生き残った人と普通に生きている人
日々 災害や事件で被害者となってしまう人たちがでてくる。
被害者に関して報道されるときに、現場に居合わせて生き残った人たちが取り上げられることが多いものの、彼らは極めて特異的な傾向を示す。
生き残った自分を責める気持ち
亡くなってしまうことは不幸なことである。
しかし生き残り・生き続けるのは激しい葛藤をもたらす。
生き残った自分たちのことを良かったと言われる一方で、生き残ったことに強い罪悪感を感じ、生きていてよかったのか、代わりに自分が死んだ方が良かったのではないか、と思い悩み続ける。
そしてこの感情は他人にはなかなか言えずに苦しむ。
Survivor’s Guilt(サバイバーズギルト)と言われ、以前より指摘されてたものの注目されることは少ない。

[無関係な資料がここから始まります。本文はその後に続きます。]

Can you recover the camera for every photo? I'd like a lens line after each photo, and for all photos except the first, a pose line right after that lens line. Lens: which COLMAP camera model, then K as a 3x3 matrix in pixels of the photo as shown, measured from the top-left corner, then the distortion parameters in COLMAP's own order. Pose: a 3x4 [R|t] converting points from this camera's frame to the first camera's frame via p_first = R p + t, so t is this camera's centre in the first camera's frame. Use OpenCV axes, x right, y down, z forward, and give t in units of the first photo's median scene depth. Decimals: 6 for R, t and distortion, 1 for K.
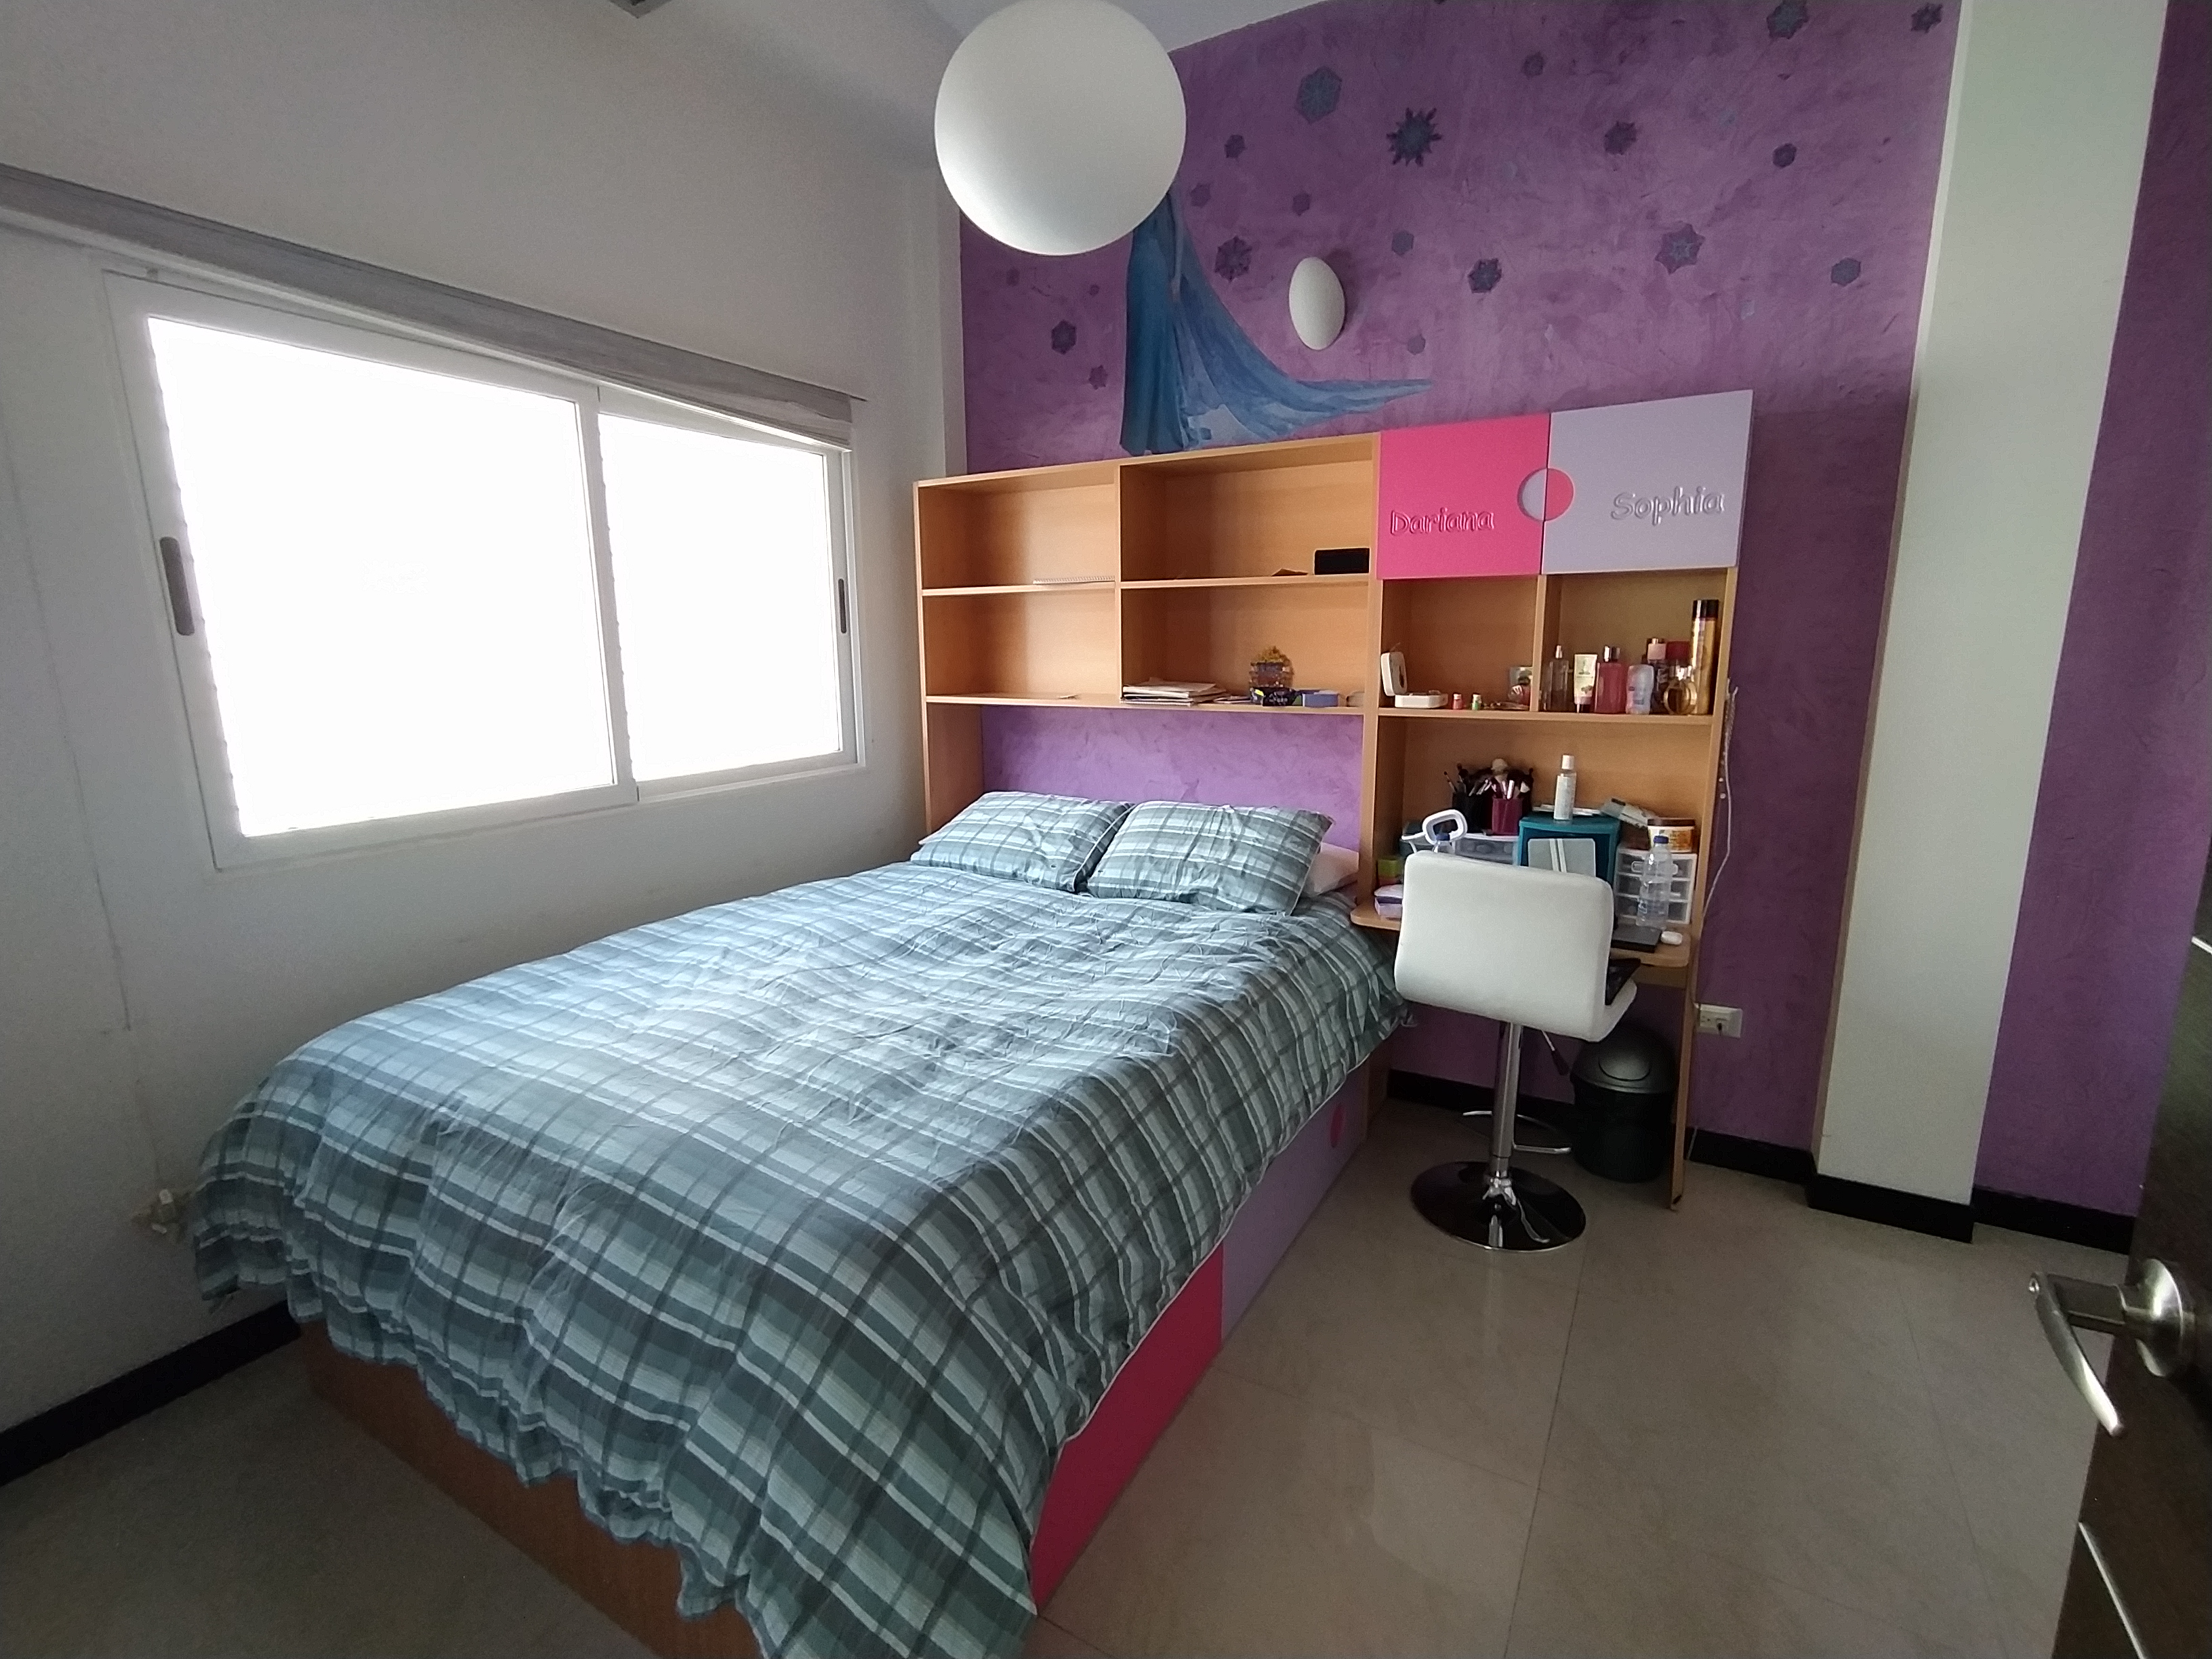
lens RADIAL K [[1020.0, 0, 1114.4], [0, 1020.0, 831.3], [0, 0, 1]] dist [-0.009019, 0.007680]
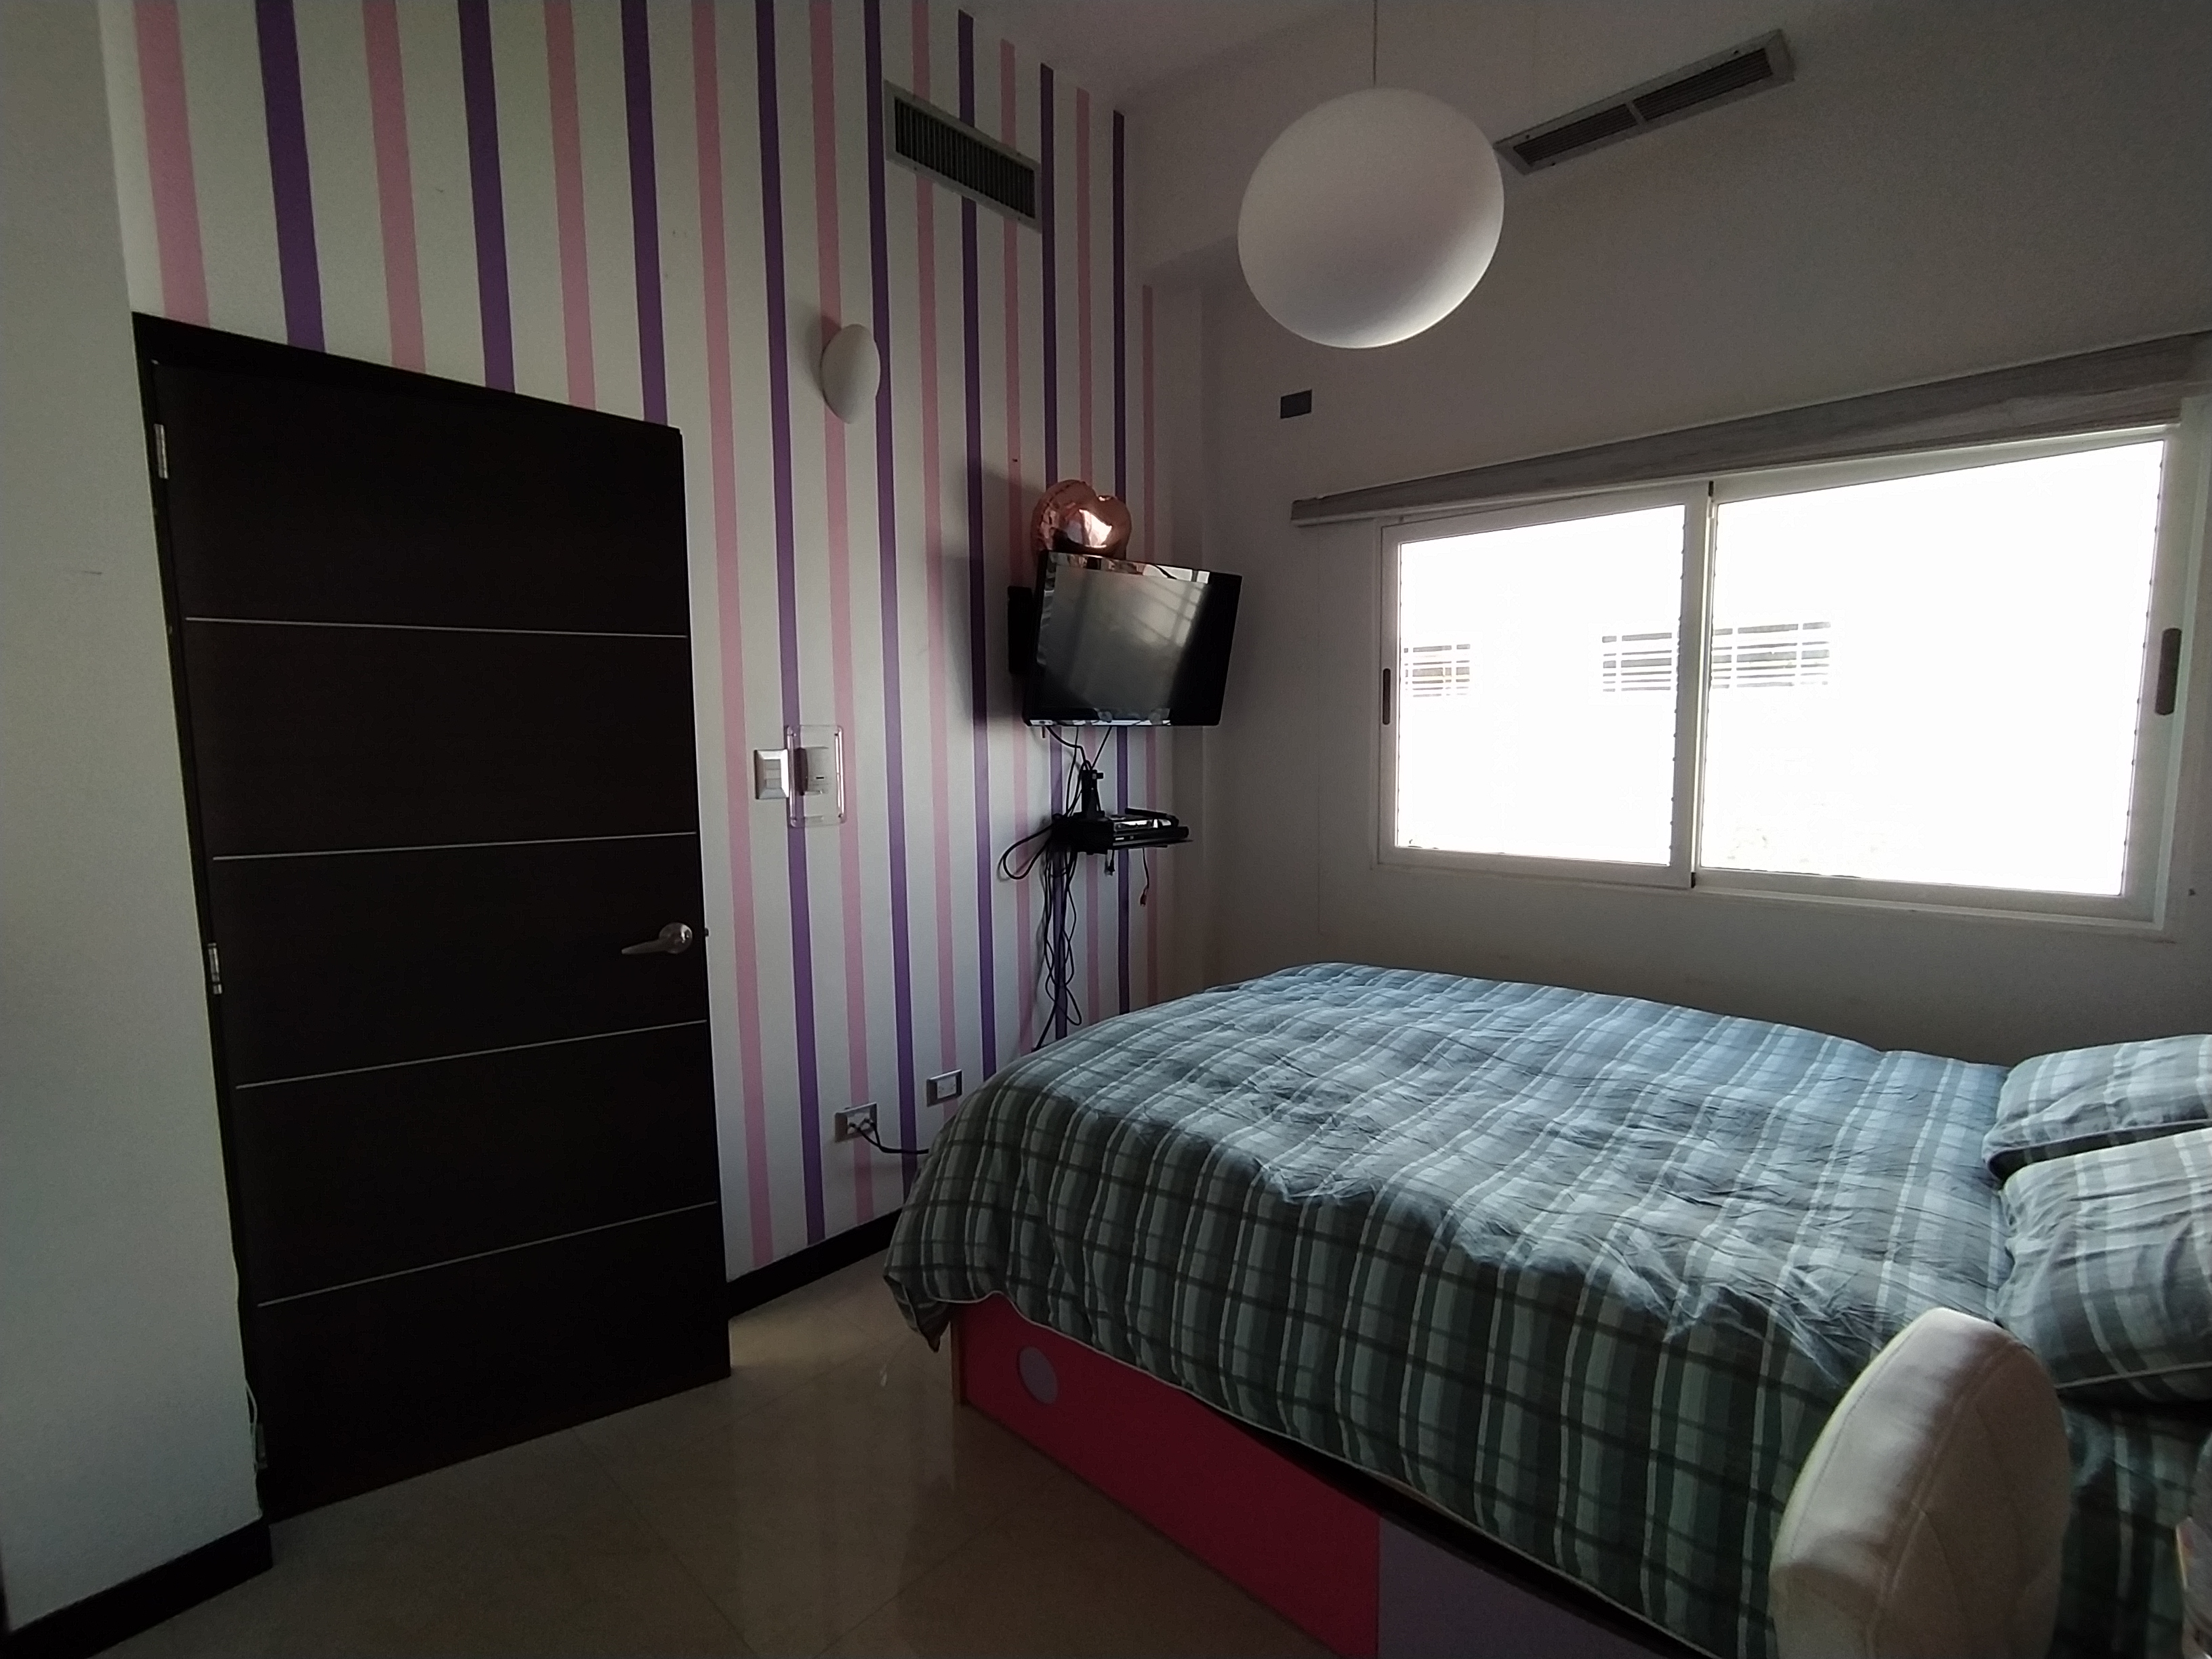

死んだ人と生き残った人との境界はあまりにも厳然としている。同時に、生き残った人々と普通に生きている人々との差もまた厳然としている。生き残った人々は、なぜ生き残ってしまったのかと悔い、そして普通に生きている人々は、生き残った人々に対して、死ななくてよかったじゃないかとしか思えない。
生き残るということ えひめ丸沈没事故とトラウマケア 前田正治
回復するために
はっきり言えば簡単ではない。
回復するために必要な6つのこととして紹介されていたものがある(Fort behavioral health より適時訳)。
1)自分を責めない。本当に悪いのは誰か考えましょう。多くは自分たちの力ではどうしようもないことが原因です。
2)悲しみは乗り越えることができることを忘れないでください。罪悪感を感じるのではなく、失ったものや人を思い出し悲しみましょう。
3)大切に思う家族や人を考えましょう。もしあなたが亡くなっていたら悲しむでしょう。
4)運は偶然です。犠牲になった人の不運はあなたのせいではありません。
5)他の誰かのために何かしましょう。
6)自分を大切にしましょう。よく眠り、よく食べて、運動をし、必要なら他人に助けてもらいましょう。
こういったことを意識しながら、日々生活を送ることで少しずつ回復していく。
周りの人にできること
周りの人思わず「助かって良かったじゃない」「早く忘れなさい」「あなただけじゃないのよ」などの言葉をかけてしまう。
これらの言葉は本人を思いやり、本人の回復を願っての言葉ではあるものの、残念ながら深く深く傷つけてしまう。
まずはこのある種特殊なサバイバーズギルトのことを知ることが支援の第一歩である。
そして「あなたは悪くない」「助かってくれて私たちはうれしい」「亡くなった人を思いだして悲しんだり泣いてもいい」「少しずつ今できることを一緒にしていこう」と伝えていくことで、少しずつ回復に向かっていく。